Stop-Time
Frank McCabe bought on credit at my father’s liquor store,
they had gone to school together. Finally my father said,
teach my son to play drums and we’re even, for now.
Late afternoon lessons in his cellar, first the basics
rapped out on rubber pads, then rolls, drags, flams, paradiddles and ratamacues.
Moving on to a real kit and the flair of fills, underbelly routines
of the bass and flights between cymbals, crash and sizzle.
While I practiced, he scribbled on charts for his quintet --
Thursdays at the Knotty Pine and weddings on weekends.
No lessons for most of the summer after his heart attack.
Autumn rain, water seeping up through linoleum tiles,
staining the peeling baseboards. Mold and mildew,
back beat and double time. Smoker’s cough and drinker’s nose.
Soon he set up his kit next to mine, laying out the opening bars
of “From This Moment On” and I’d play inside him.
That’s how he put it, stay inside me and listen with your wrists.
When Mrs. McCabe came down to say they caught the man
who killed the president, he dropped the needle on “Opus One”
and said play. We listened to Krupa’s “Rockin’ Chair”

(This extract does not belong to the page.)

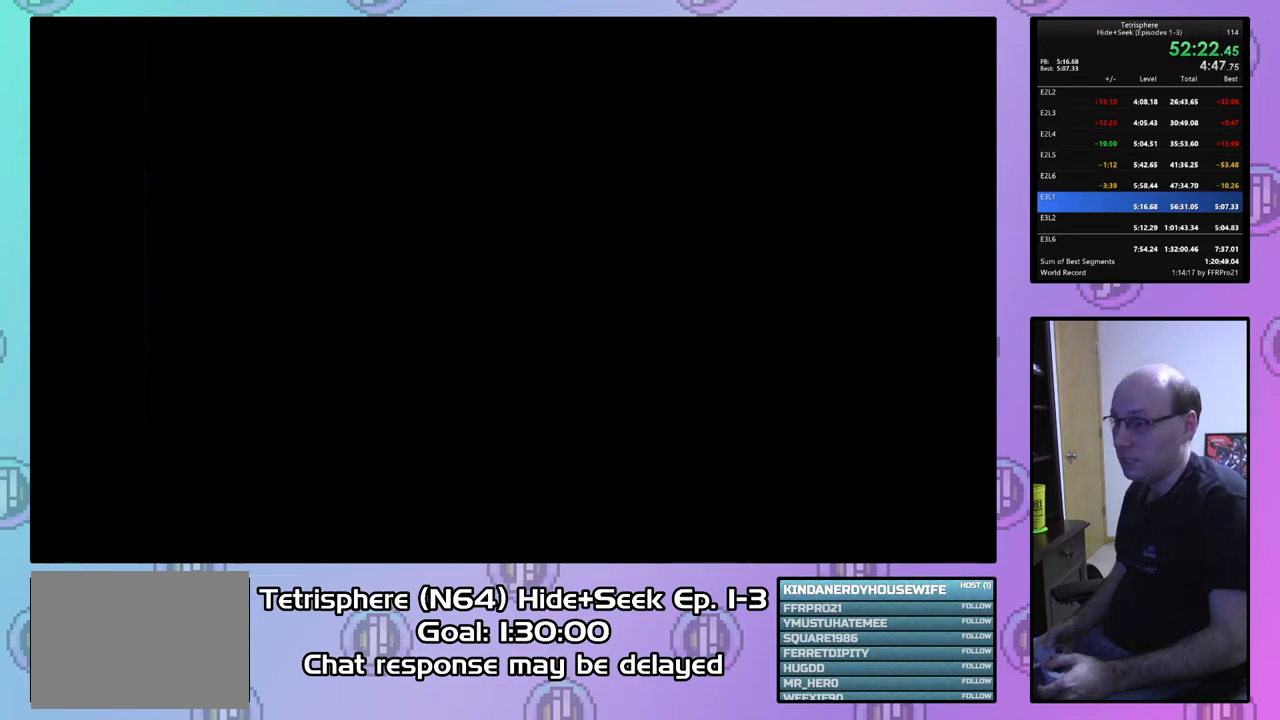
{"buttons": ["CROSS", "CIRCLE"], "right_stick": "center", "events": [[33, "CIRCLE", "up"], [33, "CROSS", "up"], [100, "CIRCLE", "down"], [133, "CROSS", "down"], [200, "CROSS", "up"], [233, "CIRCLE", "up"], [267, "CIRCLE", "down"], [300, "CROSS", "down"], [367, "CROSS", "up"], [400, "CIRCLE", "up"], [433, "CIRCLE", "down"], [433, "CROSS", "down"]]}
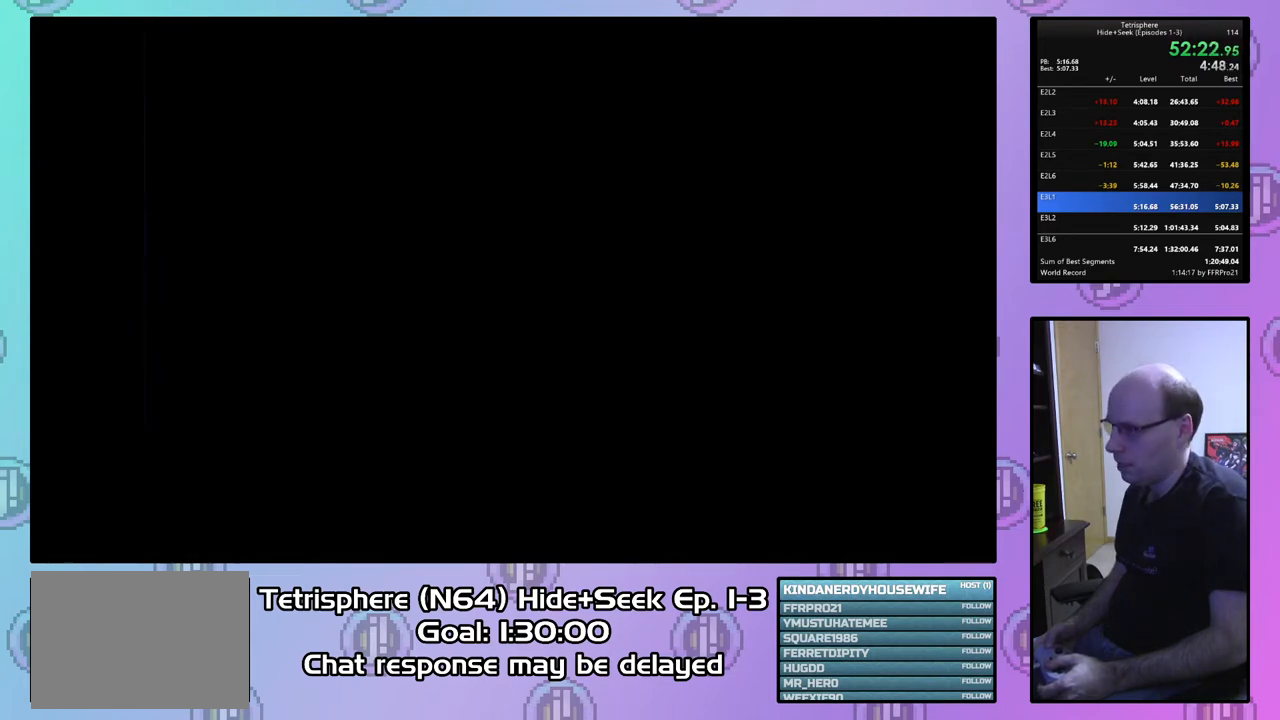
{"buttons": ["CROSS", "CIRCLE"], "right_stick": "center", "events": [[33, "CIRCLE", "up"], [33, "CROSS", "up"], [100, "CIRCLE", "down"], [100, "CROSS", "down"], [200, "CIRCLE", "up"], [200, "CROSS", "up"], [267, "CIRCLE", "down"], [267, "CROSS", "down"], [367, "CROSS", "up"], [400, "CIRCLE", "up"], [433, "CIRCLE", "down"], [433, "CROSS", "down"]]}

and Buddy Rich’s big band doing “Time Check.”
Lying on their sides, quarts of bourbon behind cans
of dried paint. You make the high-hat bark,
a sixteenth-note. You don’t keep time, you make time.
The standards, renowned yet open to reinvention,
thus eternal. But I lived inside a body, Mrs. McCabe returned
from the hospital with no breasts, a week later
she was playing piano upstairs while Frank critiqued me –
Don’t play with your whole arm, it looks cool
but it isn’t. He lit a Winston. Don’t be like a bass player,
use deodorant. Never let a wimp carry your gear.
Listen carefully to the songs you hate the most.
Verse and chorus, shuffle, bridge, fill, drag, fill, stop-time,
ghost-note. Rumble of the sagging boiler, steam knocking the pipes.
Soon you won’t have to remember, you’ll just make the sound.